The “particle” rules governing human interactions in crowds

A group of physicists suggests humans follow particular rules while interacting in crowds:

Skinner and his coauthors, a pair of computer scientists at the University of Minnesota, looked at six data sets that capture individual movements in crowded places: four from natural settings, like video footage of pedestrians on a college campus, and two from laboratory experiments, in which participants were tracked with cameras as they navigated a corridor that narrowed into a bottleneck. Such data sets have become available only in the last five years, as improvements in camera technology and the field of computer vision have made large-scale pedestrian tracking possible.

Initially the researchers assumed they would find a “repulsive force” between people, like the one that pushes charged particles apart. As they looked closer, they realized it wasn’t that simple: There was a repulsive force between individuals, but it only operated sometimes. “Two people walking head first into each other have a strong interaction,” Skinner says, “but people walking side-by-side have almost no interaction.”

So the researchers went looking for a new rule. They found it in a variable they called “time to collision,” which explained many of the course adjustments they observed. The closer two people get to colliding, the more energy they expend getting out of each other’s way. To be technical, they found that the interaction between individuals in a crowd could be described as 1 over the square of the time to collision: As a collision becomes more imminent, the energy you apply to avoiding it goes up drastically.

Unlike with particles, the mechanism that produces these adjustments is an instinctive mental calculation rather than any kind of physical force.

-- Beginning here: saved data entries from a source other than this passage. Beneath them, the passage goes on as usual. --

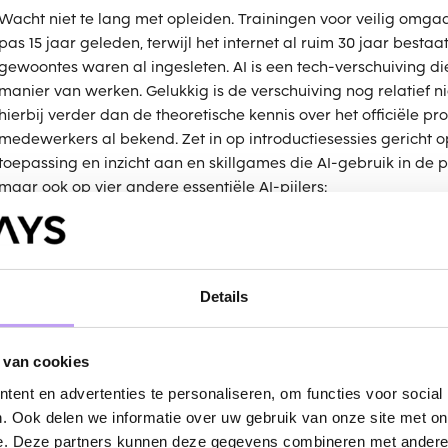
Wacht niet te lang met opleiden. Trainingen voor veilig omga
pas 15 jaar geleden, terwijl het internet al ruim 30 jaar bestaat
gewoontes waren al ingesleten. AI is een tech-verschuiving die
manier van werken. Gelukkig is de verschuiving nog relatief n
hierbij verder dan de theoretische kennis over het officiële pr
medewerkers al bekend. Zet in op introductiesessies gericht o
toepassing en inzicht aan en skillgames die AI-gebruik in de pr
maar ook op vier andere essentiële AI-pijlers:
Betrouwbaarheid:
AI kan hallucineren; check altijd de feite
Doelbewustheid:
Leer effectief prompten aan om verspilli
Verantwoordelijkheid:
De mens blijft te allen tijde eindve
Details
Privacy:
Deel nooit persoonsgegevens of bedrijfsgeheimen
licenties.
 van cookies
ent en advertenties te personaliseren, om functies voor social
. Ook delen we informatie over uw gebruik van onze site met on
e. Deze partners kunnen deze gegevens combineren met andere i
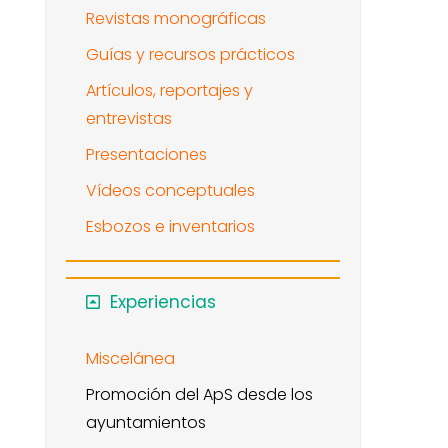
Revistas monográficas
Guías y recursos prácticos
Artículos, reportajes y
entrevistas
Presentaciones
Vídeos conceptuales
Esbozos e inventarios
Experiencias
Miscelánea
Promoción del ApS desde los
ayuntamientos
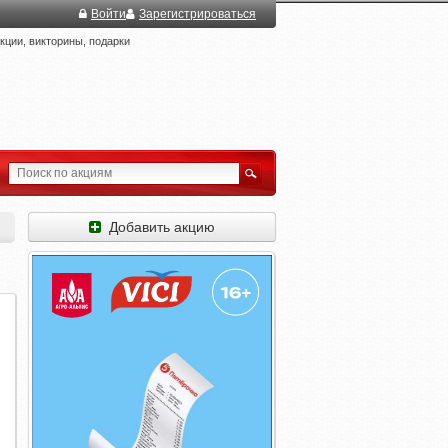
Войти
Зарегистрироваться
ции, викторины, подарки
Добавить акцию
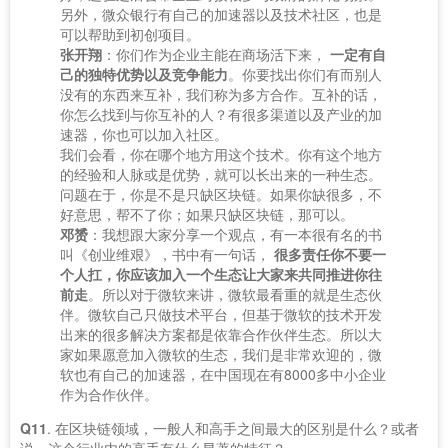
另外，微众银行有自己的加速器以及技术社区，也是
可以帮助到初创项目。
张开翔
：你们作为企业主能在商场活下来，
一定有自
己的独特优势以及竞争能力
。你要找出你们有而别人
没有的东西来互补，我们称为多方合作。互补的话，
你怎么找到与你互补的人？有很多渠道以及产业的加
速器，你也可以加入社区。
我们会看，你在哪个地方用这个技术。你有这个地方
的经验和人脉或是优势，就可以长出来的一种生态。
问题在于，你是不是只缺区块链。如果你缺很多，不
好意思，帮不了你；如果只缺区块链，那可以。
邓赟
：我想跟大家分享一个观点，有一本很有名的书
叫《创业维艰》，书中有一句话，
很多责任你不要一
个人扛，你应该加入一个生态让大家来共同推进你往
前走
。所以对于微软来讲，微软最看重的就是生态伙
伴。微软自己只做技术平台，但基于微软的技术开发
出来的很多解决方案都是依靠合作伙伴生态。所以大
家如果愿意加入微软的生态，我们是非常欢迎的，微
软也有自己的加速器，在中国现在有8000多中小企业
作为合作伙伴。
Q11
. 在区块链领域，一般人和高手之间最大的区别是什么？或者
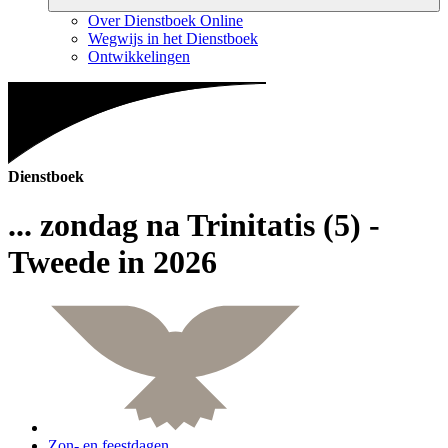
Over Dienstboek Online
Wegwijs in het Dienstboek
Ontwikkelingen
Dienstboek
... zondag na Trinitatis (5) -
Tweede in 2026
Zon- en feestdagen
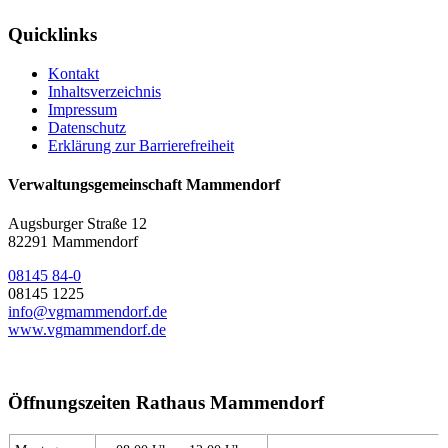
Quicklinks
Kontakt
Inhaltsverzeichnis
Impressum
Datenschutz
Erklärung zur Barrierefreiheit
Verwaltungsgemeinschaft Mammendorf
Augsburger Straße 12
82291 Mammendorf
08145 84-0
08145 1225
info@vgmammendorf.de
www.vgmammendorf.de
Öffnungszeiten Rathaus Mammendorf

There’s also a limit to how far out we can—or need—to account for other people’s movement. When the time to collision was more than three seconds, the researchers found that the interaction energy between two pedestrians fell to zero, meaning people weren’t taking each other into account at all.

This seems to apply mainly to areas where people are going opposite directions, whether in an open concourse at a stadium or a crowded city crosswalk with two masses of people trying to get past each other. In these situations, there is usually an area of stronger flow on each side but then in the middle – between the two larger flows – is a zone where such collisions are imminent. I know because I often walk in such zones when in a hurry. It can be difficult in those situations to avoid people and not everyone likes to walk in such high-stakes areas where there is a higher probability of bumping into people.

The article goes on to talk about applications of these findings. I would guess that means having more clearly marked traffic flows and trying to avoid the weaker flows or neutral areas that I mentioned.